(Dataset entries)

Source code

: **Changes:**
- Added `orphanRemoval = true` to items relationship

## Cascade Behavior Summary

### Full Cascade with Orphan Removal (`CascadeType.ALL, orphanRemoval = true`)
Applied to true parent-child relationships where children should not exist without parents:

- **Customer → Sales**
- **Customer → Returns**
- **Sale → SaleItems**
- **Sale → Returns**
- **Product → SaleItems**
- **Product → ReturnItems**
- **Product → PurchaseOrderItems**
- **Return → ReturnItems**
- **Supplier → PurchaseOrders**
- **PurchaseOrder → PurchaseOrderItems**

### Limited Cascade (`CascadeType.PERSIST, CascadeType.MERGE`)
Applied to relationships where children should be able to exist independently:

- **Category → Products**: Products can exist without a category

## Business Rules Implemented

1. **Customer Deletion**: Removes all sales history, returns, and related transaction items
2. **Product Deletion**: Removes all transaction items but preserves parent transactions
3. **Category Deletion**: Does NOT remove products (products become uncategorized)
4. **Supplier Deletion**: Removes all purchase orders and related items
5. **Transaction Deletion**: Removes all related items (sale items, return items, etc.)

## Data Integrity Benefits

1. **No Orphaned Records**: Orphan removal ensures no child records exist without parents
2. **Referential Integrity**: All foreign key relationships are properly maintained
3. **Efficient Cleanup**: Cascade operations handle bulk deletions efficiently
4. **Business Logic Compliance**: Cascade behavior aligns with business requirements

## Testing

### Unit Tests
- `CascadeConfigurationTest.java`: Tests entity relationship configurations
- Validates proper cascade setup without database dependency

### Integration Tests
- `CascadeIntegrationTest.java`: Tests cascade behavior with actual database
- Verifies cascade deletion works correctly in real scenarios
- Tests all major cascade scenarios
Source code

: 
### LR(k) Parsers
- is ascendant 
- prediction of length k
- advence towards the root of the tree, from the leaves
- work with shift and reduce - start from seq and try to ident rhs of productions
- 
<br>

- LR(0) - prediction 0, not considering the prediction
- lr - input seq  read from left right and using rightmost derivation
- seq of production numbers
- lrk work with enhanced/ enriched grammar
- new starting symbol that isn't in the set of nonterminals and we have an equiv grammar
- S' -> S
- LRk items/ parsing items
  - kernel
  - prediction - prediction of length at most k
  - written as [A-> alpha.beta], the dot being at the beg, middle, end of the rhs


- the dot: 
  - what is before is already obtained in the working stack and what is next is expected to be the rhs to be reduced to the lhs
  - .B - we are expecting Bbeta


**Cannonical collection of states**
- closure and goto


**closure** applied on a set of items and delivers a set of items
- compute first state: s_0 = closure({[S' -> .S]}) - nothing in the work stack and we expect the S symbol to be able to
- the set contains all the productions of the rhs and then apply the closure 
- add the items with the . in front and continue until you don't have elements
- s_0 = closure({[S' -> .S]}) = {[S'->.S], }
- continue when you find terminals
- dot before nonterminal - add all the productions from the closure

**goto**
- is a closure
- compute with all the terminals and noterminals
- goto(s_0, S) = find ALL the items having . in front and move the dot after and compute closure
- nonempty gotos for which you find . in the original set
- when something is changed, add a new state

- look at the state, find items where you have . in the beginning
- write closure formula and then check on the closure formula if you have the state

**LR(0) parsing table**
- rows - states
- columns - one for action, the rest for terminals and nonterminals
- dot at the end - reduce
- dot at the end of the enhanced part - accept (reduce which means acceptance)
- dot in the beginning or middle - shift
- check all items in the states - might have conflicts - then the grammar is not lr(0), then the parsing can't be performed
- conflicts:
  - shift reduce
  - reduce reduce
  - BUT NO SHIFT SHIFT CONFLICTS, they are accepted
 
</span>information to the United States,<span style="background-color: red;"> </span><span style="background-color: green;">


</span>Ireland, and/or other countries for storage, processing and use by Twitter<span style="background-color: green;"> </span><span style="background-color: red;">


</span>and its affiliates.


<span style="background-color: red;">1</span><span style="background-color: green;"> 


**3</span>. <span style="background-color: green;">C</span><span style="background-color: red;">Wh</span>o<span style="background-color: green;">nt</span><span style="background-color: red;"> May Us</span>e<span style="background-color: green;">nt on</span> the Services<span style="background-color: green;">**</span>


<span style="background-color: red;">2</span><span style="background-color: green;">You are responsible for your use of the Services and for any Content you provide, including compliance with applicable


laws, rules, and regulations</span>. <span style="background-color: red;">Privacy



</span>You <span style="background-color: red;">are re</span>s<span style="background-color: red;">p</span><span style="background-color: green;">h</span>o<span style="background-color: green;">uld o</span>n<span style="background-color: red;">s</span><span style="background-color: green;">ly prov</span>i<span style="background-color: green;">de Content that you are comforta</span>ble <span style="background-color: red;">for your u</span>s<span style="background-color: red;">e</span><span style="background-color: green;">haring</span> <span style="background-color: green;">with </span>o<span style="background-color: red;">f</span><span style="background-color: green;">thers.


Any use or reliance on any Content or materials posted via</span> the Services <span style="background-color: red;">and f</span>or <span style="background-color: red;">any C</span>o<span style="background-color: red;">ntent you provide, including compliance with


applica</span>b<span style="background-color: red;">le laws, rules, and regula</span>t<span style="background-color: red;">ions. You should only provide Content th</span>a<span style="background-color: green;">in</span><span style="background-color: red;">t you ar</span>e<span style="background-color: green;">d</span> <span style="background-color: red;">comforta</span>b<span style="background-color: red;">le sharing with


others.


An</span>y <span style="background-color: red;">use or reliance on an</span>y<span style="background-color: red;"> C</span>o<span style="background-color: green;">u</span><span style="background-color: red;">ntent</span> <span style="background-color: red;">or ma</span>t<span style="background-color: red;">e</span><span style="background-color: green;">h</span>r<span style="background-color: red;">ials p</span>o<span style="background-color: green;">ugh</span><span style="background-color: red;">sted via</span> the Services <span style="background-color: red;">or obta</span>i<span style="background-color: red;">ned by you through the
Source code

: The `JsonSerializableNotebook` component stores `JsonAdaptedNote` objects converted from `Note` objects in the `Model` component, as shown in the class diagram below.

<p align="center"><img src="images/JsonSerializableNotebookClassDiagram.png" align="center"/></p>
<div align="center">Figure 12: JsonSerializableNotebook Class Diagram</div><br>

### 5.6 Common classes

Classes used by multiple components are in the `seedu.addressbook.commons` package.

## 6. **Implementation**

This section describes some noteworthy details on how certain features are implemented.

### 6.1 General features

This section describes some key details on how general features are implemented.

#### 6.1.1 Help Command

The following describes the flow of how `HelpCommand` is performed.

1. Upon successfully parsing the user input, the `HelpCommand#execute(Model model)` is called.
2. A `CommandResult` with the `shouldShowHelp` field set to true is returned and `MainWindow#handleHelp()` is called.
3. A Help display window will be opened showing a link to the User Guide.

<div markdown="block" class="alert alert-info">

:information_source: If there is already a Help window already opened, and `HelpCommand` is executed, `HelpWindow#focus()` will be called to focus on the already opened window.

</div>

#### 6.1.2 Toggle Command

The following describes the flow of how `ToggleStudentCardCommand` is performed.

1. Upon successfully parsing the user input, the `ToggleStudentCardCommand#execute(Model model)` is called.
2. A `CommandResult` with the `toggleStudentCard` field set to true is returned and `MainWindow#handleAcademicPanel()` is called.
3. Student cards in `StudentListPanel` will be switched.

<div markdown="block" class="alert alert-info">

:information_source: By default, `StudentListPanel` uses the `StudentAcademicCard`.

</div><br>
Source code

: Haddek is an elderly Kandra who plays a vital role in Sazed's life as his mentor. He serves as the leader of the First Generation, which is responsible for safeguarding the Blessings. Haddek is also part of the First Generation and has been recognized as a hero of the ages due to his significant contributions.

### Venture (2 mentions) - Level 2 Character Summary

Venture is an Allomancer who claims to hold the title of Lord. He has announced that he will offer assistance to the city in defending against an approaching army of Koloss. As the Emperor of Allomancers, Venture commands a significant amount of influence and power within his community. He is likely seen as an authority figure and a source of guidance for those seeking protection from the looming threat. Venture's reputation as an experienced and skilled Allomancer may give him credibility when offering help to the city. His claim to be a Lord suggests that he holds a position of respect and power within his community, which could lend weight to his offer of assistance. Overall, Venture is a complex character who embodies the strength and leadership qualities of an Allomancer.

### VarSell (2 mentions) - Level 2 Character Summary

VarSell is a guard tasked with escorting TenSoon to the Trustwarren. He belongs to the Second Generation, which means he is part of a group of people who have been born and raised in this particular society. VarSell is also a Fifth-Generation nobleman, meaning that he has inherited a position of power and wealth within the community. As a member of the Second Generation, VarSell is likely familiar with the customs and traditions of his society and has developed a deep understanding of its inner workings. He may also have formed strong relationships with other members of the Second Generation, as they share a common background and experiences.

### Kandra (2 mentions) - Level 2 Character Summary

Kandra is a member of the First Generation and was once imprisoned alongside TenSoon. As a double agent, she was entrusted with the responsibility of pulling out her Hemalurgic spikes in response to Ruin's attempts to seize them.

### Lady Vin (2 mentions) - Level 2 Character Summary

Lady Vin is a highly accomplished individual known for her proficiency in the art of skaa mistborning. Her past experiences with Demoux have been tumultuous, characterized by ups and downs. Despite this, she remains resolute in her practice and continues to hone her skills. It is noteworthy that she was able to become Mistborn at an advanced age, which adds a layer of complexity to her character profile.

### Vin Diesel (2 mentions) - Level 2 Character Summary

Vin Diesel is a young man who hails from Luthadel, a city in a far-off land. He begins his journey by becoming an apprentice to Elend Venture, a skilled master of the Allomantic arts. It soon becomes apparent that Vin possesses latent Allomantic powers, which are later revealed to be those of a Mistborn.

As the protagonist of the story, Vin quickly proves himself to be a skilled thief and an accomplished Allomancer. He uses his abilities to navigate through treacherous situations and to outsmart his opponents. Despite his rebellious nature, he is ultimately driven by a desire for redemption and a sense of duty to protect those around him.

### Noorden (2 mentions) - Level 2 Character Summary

◆ **Exercise instructions**
A bare number is all that is asked for: the count of lines above that include "StudentListPanel".

◆ **Written answer**
2